Schweizer Laubholz nicht bloss fördern, sondern auch bestellen!

Schweizer Laubholz nicht bloss fördern, sondern auch bestellen!

Gefäss: 
Die Swissbau ist vorbei, die Büros sind wieder besetzt, das Leben in der Baubranche geht seinen gewohnten Gang. Einiges aus Basel bleibt in Erinnerung. Zum Beispiel der «Woodstock» auf dem Messeplatz. Für diesen eigenwilligen Bau griffen die Macher auf Buchenholz zurück. Das ist mehr als ungewöhnlich. Die Buche bietet mit ihren krummen Stämmen wenig Ausbeute für den Säger. Hat man ihr einmal Schnittholz entrungen, so verhält es sich beim Trocknen garantiert unbotmässig. Das Buchenholz, ab Wald gleich teuer wie Fichte/Tanne, kostet ob all der Mühe, die man hat, um es zu zähmen, als baufertige Ware über den Daumen das Doppelte des Nadelholz-Normalfalls.
 
Keine Lösung für den Alltag also, was der «Woodstock» den Messebesuchern in Basel zugemutet hat, schon gar nicht von der Kostenseite her. Um so bewundernswerter ist die Unbeirrbarkeit der findigen Köpfe, die das widerborstige Holz in Basel der Öffentlichkeit samt kompletten Fassaden und Decken vorgeführt haben, um zu beweisen, dass damit etwas anzufangen ist. Wir können es uns schlicht nicht leisten, eine wachsende Ressource mit Nichtbeachtung zu strafen, weil wir mit ihr nicht richtig umzugehen wissen.
 
In unseren Wäldern wächst nämlich immer mehr Laubholz. Weil man der Fichte nicht zutraut, den Klimawandel zu meistern, wird Nadelholz heute nur noch selten in die Bestände gemischt und dafür Laubholz gefördert – mit staatlichem Segen.
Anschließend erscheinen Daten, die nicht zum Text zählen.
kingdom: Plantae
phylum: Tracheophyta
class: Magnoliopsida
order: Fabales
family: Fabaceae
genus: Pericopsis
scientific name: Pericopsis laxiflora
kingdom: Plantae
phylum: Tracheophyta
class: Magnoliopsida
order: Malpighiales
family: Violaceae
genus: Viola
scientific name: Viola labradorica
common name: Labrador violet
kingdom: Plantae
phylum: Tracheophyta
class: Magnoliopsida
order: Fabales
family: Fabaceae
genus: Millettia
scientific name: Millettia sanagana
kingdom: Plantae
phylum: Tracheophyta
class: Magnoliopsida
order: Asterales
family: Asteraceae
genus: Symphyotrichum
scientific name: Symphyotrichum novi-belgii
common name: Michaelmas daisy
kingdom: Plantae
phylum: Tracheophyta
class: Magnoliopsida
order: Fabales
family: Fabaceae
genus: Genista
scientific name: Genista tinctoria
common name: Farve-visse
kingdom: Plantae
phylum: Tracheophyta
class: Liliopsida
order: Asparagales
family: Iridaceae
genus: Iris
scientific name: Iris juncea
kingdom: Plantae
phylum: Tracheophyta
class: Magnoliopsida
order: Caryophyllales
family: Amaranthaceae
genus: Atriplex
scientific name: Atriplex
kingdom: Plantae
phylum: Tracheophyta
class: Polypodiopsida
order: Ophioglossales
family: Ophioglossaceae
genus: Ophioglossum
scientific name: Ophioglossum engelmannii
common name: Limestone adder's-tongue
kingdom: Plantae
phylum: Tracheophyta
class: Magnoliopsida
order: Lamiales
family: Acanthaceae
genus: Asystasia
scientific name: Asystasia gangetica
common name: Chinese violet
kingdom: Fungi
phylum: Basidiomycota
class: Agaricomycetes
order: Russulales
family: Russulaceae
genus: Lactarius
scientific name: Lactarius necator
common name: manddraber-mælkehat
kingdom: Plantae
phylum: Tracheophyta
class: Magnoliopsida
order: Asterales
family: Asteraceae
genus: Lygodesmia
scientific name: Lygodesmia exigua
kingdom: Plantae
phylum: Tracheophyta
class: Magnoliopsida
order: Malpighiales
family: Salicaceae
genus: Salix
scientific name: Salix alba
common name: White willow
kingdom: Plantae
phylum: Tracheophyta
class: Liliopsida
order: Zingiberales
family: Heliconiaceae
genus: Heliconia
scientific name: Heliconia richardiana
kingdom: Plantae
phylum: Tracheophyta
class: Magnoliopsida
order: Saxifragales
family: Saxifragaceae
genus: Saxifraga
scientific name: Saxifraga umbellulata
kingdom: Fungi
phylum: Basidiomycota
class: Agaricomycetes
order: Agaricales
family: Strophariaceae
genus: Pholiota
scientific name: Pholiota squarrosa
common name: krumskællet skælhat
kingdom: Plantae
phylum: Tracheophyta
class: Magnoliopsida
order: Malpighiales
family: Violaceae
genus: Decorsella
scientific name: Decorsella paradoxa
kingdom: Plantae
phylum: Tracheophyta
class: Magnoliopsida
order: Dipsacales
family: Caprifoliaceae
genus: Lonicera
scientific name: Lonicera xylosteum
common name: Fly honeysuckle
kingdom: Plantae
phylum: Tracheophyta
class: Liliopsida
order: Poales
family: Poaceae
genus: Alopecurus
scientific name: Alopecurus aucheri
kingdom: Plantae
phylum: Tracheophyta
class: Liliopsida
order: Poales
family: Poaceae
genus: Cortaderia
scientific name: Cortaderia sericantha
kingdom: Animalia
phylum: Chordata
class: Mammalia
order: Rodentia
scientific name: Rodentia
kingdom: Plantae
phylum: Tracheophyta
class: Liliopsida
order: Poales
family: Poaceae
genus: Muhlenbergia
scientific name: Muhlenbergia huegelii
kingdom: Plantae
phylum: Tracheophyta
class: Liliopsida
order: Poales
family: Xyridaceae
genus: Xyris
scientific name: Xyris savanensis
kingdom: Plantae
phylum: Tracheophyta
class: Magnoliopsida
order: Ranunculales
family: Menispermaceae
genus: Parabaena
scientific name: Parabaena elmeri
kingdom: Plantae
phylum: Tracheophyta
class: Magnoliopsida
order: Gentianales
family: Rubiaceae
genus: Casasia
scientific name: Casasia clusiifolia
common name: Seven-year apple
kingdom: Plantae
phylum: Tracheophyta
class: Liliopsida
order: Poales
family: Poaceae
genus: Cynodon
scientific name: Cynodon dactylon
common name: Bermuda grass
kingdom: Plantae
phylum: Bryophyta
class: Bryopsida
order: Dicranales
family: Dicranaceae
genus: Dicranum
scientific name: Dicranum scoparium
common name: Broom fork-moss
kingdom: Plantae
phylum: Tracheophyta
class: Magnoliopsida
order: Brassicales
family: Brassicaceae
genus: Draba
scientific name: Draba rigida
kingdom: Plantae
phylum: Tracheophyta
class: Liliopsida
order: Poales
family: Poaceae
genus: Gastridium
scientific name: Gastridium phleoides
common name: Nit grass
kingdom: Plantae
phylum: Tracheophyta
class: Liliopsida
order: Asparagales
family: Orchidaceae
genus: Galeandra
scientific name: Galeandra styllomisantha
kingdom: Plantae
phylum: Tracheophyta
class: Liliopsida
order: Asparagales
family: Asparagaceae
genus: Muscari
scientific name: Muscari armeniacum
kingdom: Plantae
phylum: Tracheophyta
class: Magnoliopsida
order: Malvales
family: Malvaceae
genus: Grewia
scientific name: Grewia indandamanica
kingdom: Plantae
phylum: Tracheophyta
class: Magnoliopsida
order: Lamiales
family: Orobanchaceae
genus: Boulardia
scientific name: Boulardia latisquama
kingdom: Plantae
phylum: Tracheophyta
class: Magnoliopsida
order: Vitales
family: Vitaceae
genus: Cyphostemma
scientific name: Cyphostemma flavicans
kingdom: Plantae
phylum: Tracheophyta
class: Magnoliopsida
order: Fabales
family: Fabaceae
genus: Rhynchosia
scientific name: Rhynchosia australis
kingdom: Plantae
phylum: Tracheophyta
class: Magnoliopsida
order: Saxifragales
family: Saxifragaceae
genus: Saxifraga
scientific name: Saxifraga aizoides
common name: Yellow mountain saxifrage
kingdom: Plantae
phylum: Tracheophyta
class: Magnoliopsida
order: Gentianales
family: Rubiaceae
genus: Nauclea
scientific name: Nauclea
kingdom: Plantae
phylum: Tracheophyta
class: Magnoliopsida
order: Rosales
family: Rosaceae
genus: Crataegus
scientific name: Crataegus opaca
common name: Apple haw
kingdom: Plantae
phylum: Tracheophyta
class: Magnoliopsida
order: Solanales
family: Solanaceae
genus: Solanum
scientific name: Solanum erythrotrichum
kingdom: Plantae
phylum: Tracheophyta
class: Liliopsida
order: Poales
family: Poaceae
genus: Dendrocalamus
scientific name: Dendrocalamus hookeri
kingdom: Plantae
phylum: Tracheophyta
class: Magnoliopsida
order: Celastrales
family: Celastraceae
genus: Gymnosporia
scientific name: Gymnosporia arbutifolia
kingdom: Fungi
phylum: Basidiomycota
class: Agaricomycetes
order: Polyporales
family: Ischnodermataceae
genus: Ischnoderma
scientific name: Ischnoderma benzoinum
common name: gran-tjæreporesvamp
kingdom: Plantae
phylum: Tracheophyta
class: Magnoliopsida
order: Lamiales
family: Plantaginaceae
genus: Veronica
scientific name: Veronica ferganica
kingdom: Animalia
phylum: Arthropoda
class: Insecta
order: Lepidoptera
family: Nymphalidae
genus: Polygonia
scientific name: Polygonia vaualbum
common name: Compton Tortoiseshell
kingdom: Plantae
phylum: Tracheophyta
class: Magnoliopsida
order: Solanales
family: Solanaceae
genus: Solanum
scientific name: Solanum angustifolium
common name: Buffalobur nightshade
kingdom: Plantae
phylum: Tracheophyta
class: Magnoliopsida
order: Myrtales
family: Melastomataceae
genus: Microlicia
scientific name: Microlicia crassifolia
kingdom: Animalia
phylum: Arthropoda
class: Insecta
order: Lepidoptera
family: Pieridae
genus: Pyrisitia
Zugleich öffnet sich die Schere zwischen steigendem Angebot und dümpelnder Nachfrage immer weiter. Fast hundert Millionen Buchen stehen mittlerweile im Wald und warten darauf, dass jemand etwas mit ihnen anzufangen weiss. Sage und schreibe 1,75 Millionen Kubikmeter Buchenholz wachsen Jahr für Jahr dazu. Bloss, was tun mit diesem Rohstoff? Schweizer Buchenholz dient fast nur noch zum Heizen, und das ist zu wenig.
 
Projekte wie «Woodstock» mögen heute unter den Zwängen des Ist-Zustands im Bauwesen (noch) belächelt werden, aber jemand muss vorangehen, wenn wir wollen, dass auch Buchenholz für möglichst hochwertige Erstverwendungen eingesetzt wird und erst nach einer Kaskade weiterer Nutzungen im Ofen landet statt gleich vom Waldrand weg. Der Bund hat mit dem Aktionsplan Holz des Bundesamtes für Umwelt an der Swissbau ein Zeichen in diese Richtung gesetzt, indem er das Experiment «Woodstock» finanziell kräftig unterstützte.
 
Da wäre es doch schön, wenn die öffentliche Hand auch andernorts sich von der Begeisterung anstecken liesse, die zum «Woodstock»-Engagement geführt hat. Zum Beispiel die SBB, welche im Dezember 2009 für dieses Jahr 8100 Kubikmeter Buche für 80000 Streckenschwellen ausgeschrieben haben, dazu 3000 Kubikmeter Eiche für Weichenschwellen – eine reelle Chance für einheimische Laubhölzer. Herausgekommen ist es in Bern jedoch anders: Die Buchen-Bestellmenge wurde auf 36000 Stück reduziert und bestellt wurde teilweise im Ausland. Noch schlimmer blitzte Schweizer Eiche ab: Die SBB lassen die ganzen Eichen von ennet der Grenze kommen.
 
Das ist mehr als unschön. Man sollte von der öffentlichen Hand erwarten können, dass die Rechte weiss, was die Linke tut. Umso mehr, als Wald und Schienennetz im selben Departement des Bundes betreut werden. Wer Laubholz forstdienstlich fördert, muss auch beim Konsum Zeichen setzen!